Dataset records:
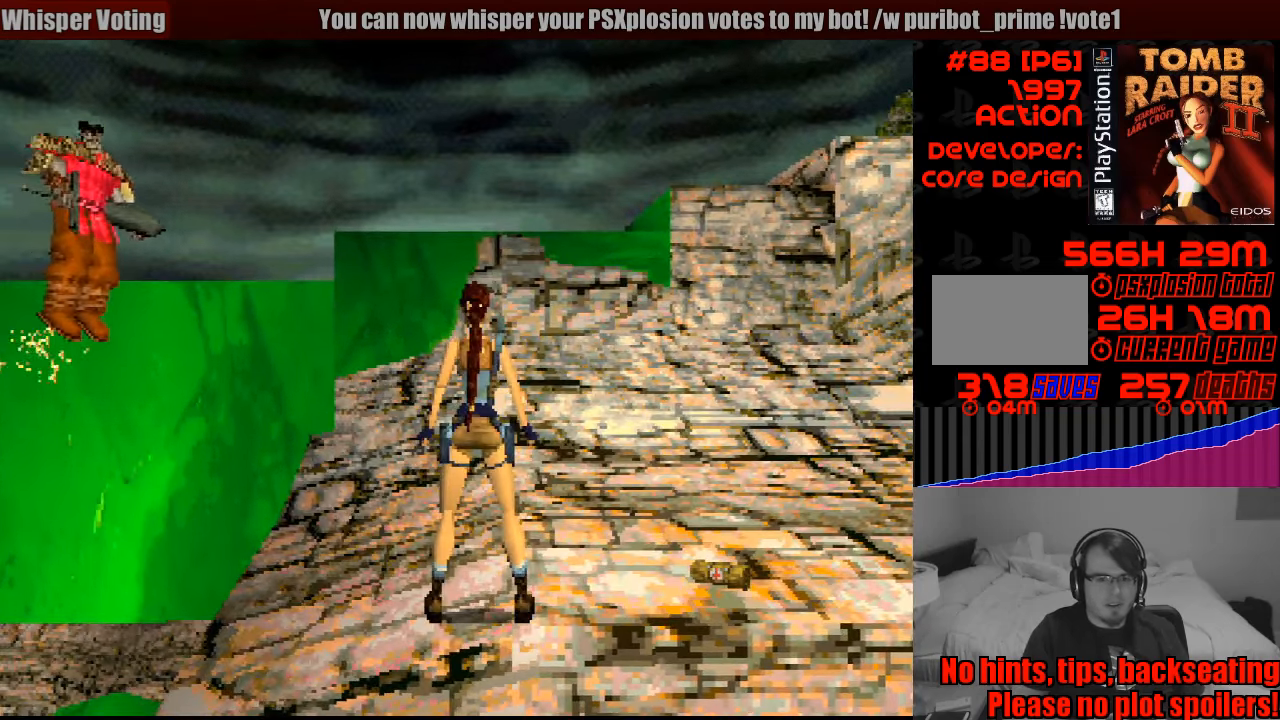
{"buttons": [], "events": []}
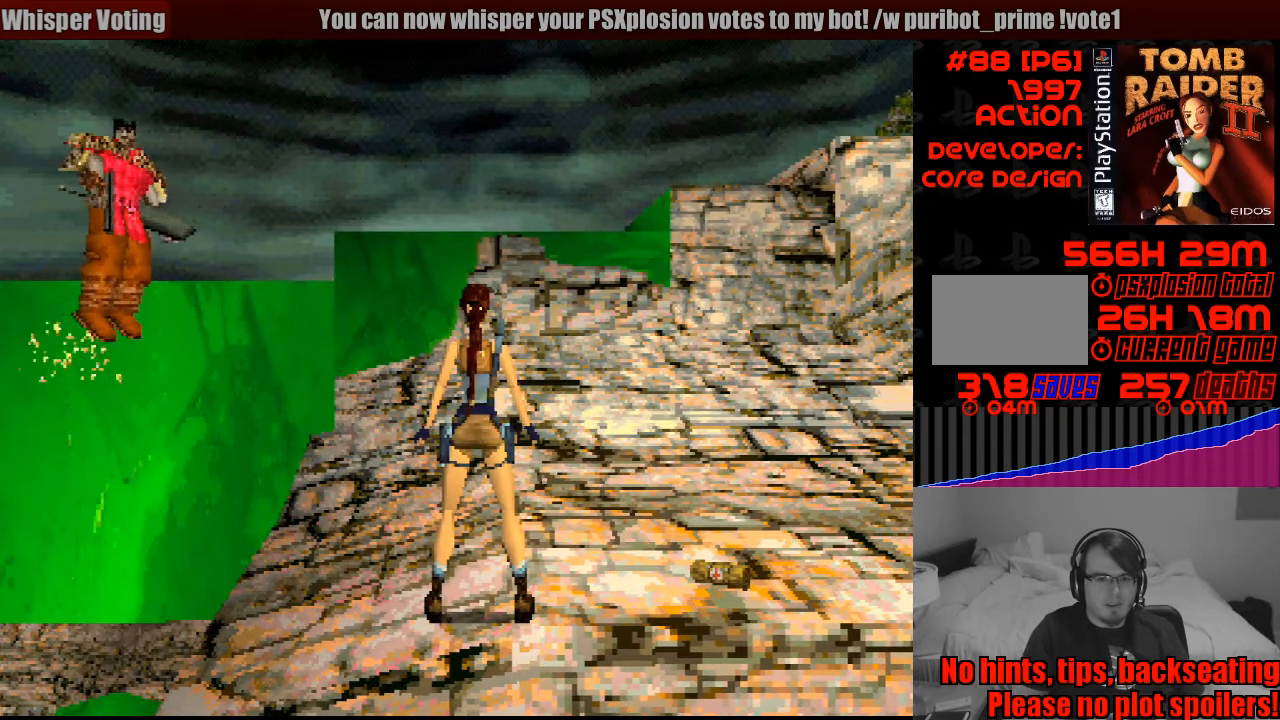
{"buttons": [], "events": []}
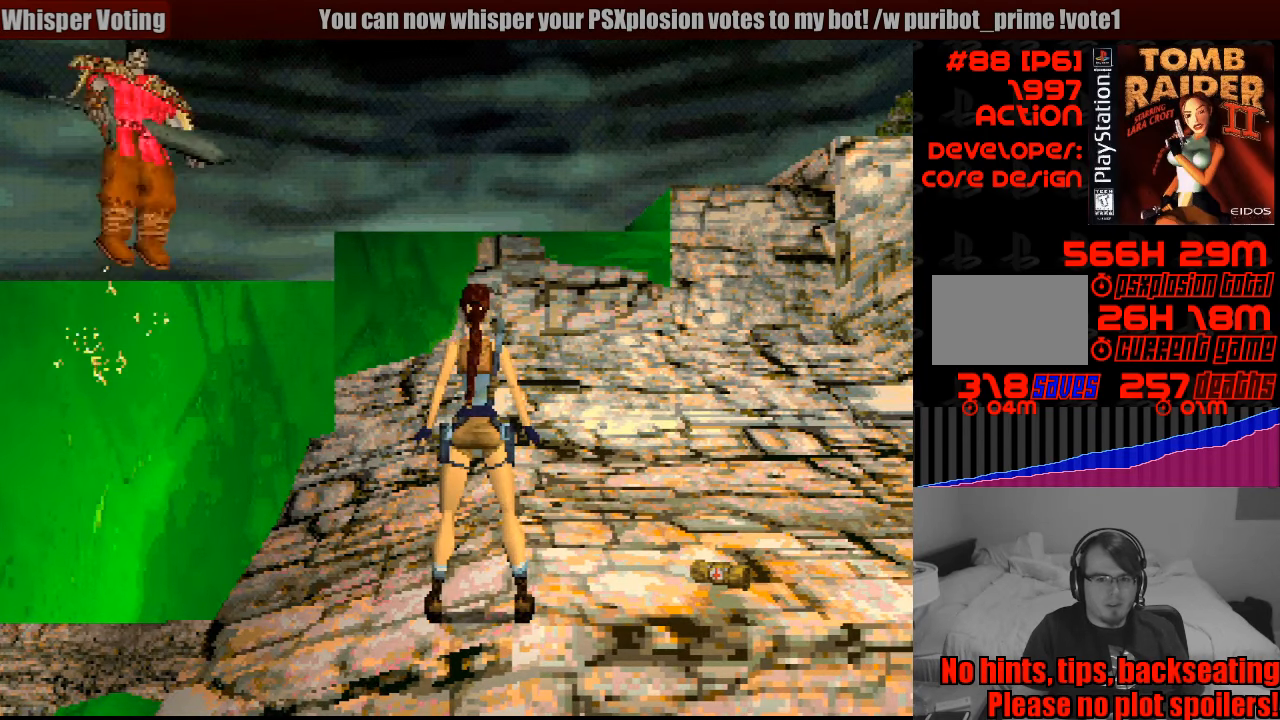
{"buttons": ["DPAD_UP", "DPAD_RIGHT"], "events": [[233, "DPAD_RIGHT", "down"], [233, "DPAD_UP", "down"]]}
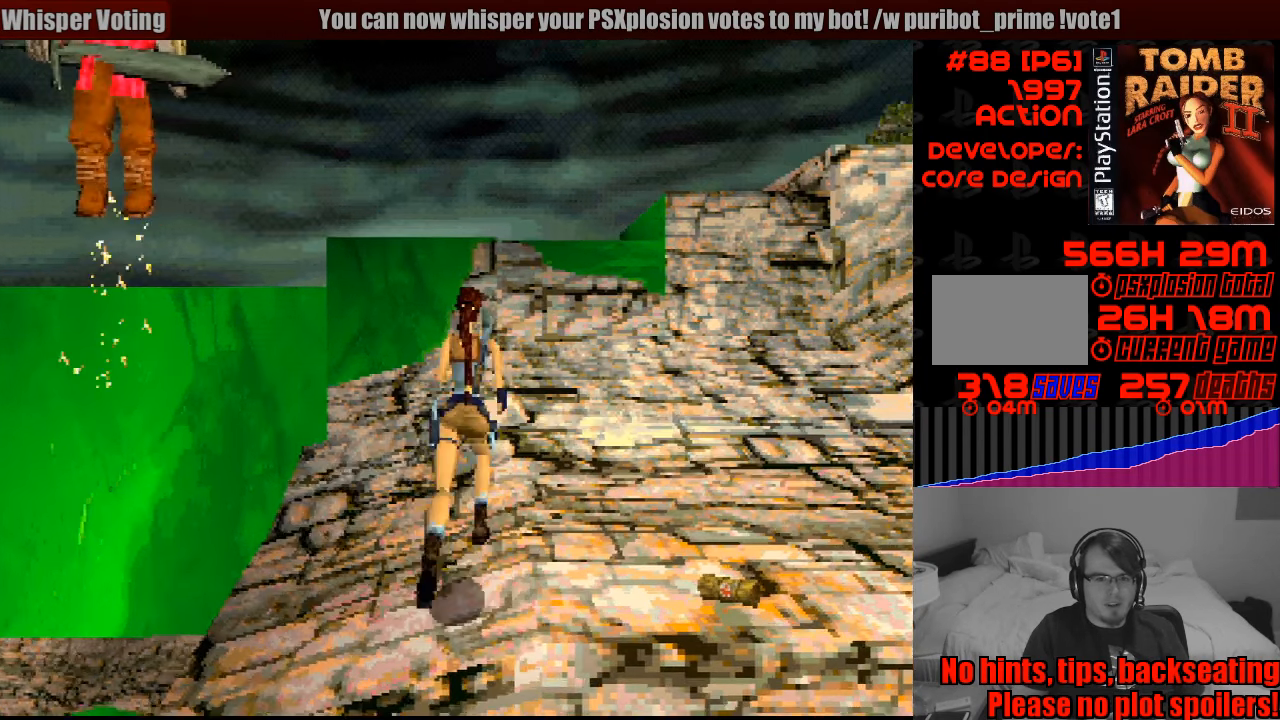
{"buttons": ["DPAD_UP", "DPAD_LEFT"], "events": [[33, "DPAD_RIGHT", "up"], [383, "DPAD_LEFT", "down"]]}
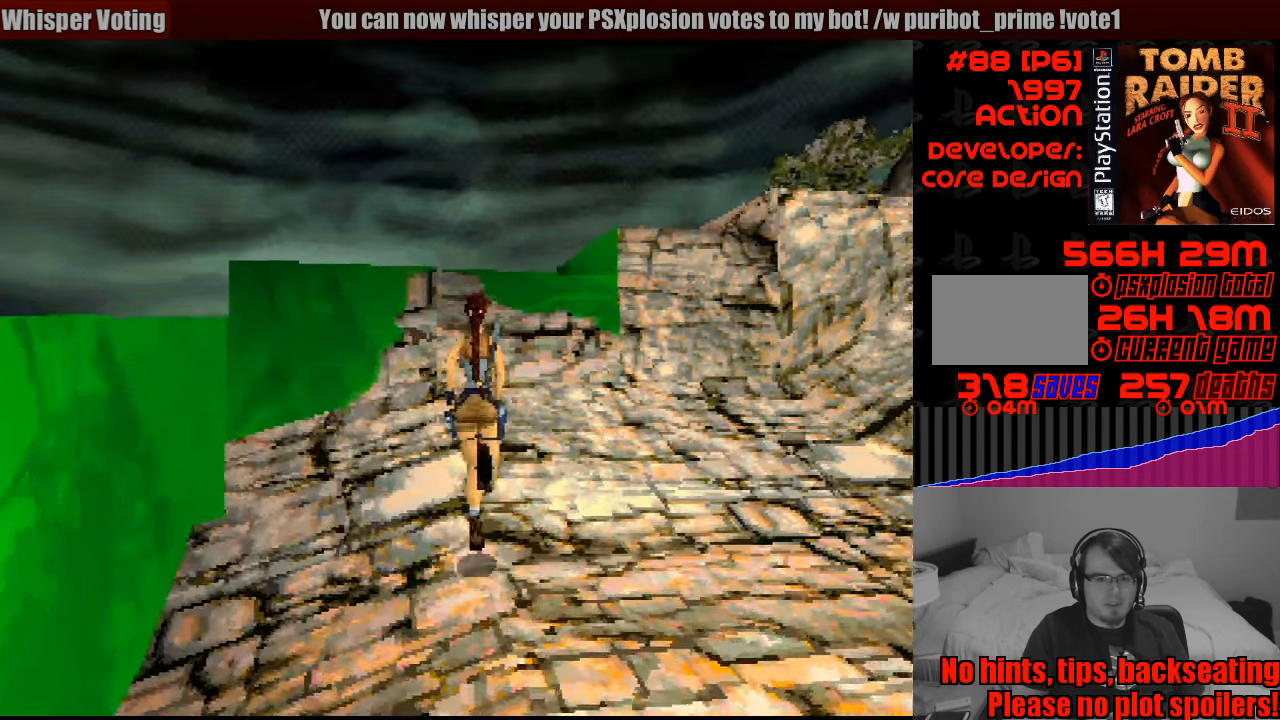
{"buttons": ["CROSS", "DPAD_UP"], "events": [[217, "DPAD_LEFT", "up"], [250, "CROSS", "down"]]}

Task instructions: Repeat the records above word for word, keeping no pictures in the copy.

Response to the task:
{"buttons": [], "events": []}
{"buttons": [], "events": []}
{"buttons": ["DPAD_UP", "DPAD_RIGHT"], "events": [[233, "DPAD_RIGHT", "down"], [233, "DPAD_UP", "down"]]}
{"buttons": ["DPAD_UP", "DPAD_LEFT"], "events": [[33, "DPAD_RIGHT", "up"], [383, "DPAD_LEFT", "down"]]}
{"buttons": ["CROSS", "DPAD_UP"], "events": [[217, "DPAD_LEFT", "up"], [250, "CROSS", "down"]]}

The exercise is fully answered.